Sachen wie sich fertig machen für den Tag
Da bekomme ich nach wie vor einfach keinen zeitlichen Bezug zu fühlt sich an wie nichts getan. Ich raffe das nur wenn ich es wirklich zeitlich eintrage .

Dann benötige ich ja so oder so für alles länger oder mal ne Pause

Und das einzige wo ich wirklich Zeit sehr nett „verschludere“ ist in den ADHS Foren.

Was mir auch immer wieder ein Gefühl gibt zu wenig getan zu haben, ist meine Schlussfolgerung auf jede Tätigkeit und Ideenschmiede , was noch so alles möglich gewesen wäre.
Dann fühlt sich dieses Denken ebenso an , ich hätte nicht genug getan. aber schaue ich in den Kalender , dann sehe ich das für all die Dinge ja gar keine Zeit war.

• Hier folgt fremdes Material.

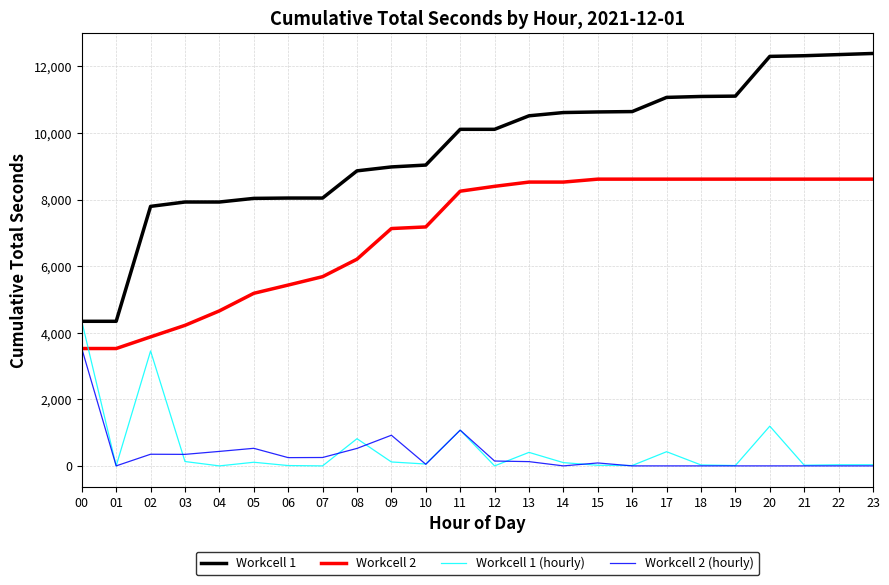

After their last crossing, which series has the higher values: Workcell 1 (hourly) or Workcell 2?

Workcell 2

Aber es macht mich immer auch ein wenig traurig all die Dinge nicht tun zu können, die so in meinem Kopf herumschwirren, weil der Tag nunmal nur 24h hat.

ADHS hat auch was schmerzvolles im Abgleich von Kreativität zur Realität
ADHS macht einem immer wieder die ToDo Liste voll , aber einfach oft nur weil man einen Input hat und man denkt es gehört zur notwendig wichtigen ToDo Liste.

Und wenn ich nun überlege wie mein mangelndes Zeitgefühl im Bezug zu wirklich getanens oder einer Todo Liste aus zig Inputs mich all die Jahre quälte , dann habe ich all die Jahre vielleicht doch täglich mehr geschafft wie immer gedacht.

Und ich darf nicht vergessen das es auch Zeit in Anspruch nimmt sich täglich im ADHS nicht zu verirren und zu verlieren und dafür zu sorgen das der alte negative Gedankenstrom nicht gewinnt. das nimmt Zeit in Anspruch die Ichs auch nicht so sehe.

Eines ist klar , es wird nie genug sein und das gar nicht zu mir selbst böse gemeint also das ich nicht genug getan habe , sondern weil permanent meine Birne auch noch Ideen hat.

@Nelumba_Nucifera

Ich kann sehr gut nachvollziehen, was du beschreibst. Dieser fehlende Bezug zur Zeit ist für mich das größte Problem.

Ich habe zwar den Bezug zu dem, was ich tue, aber nie zu der Zeit, die ich dazu brauche. Das macht mir jetzt mit zunehmendem Alter wirklich zu schaffen, weil mir bewusst wird, wie sehr mir mein Leben durch die Finger rinnt, weil ich viel zu viel Zeit verschwendet habe und immer noch verschwende.

Was glaubst du denn womit du deine Zeit verschwendest?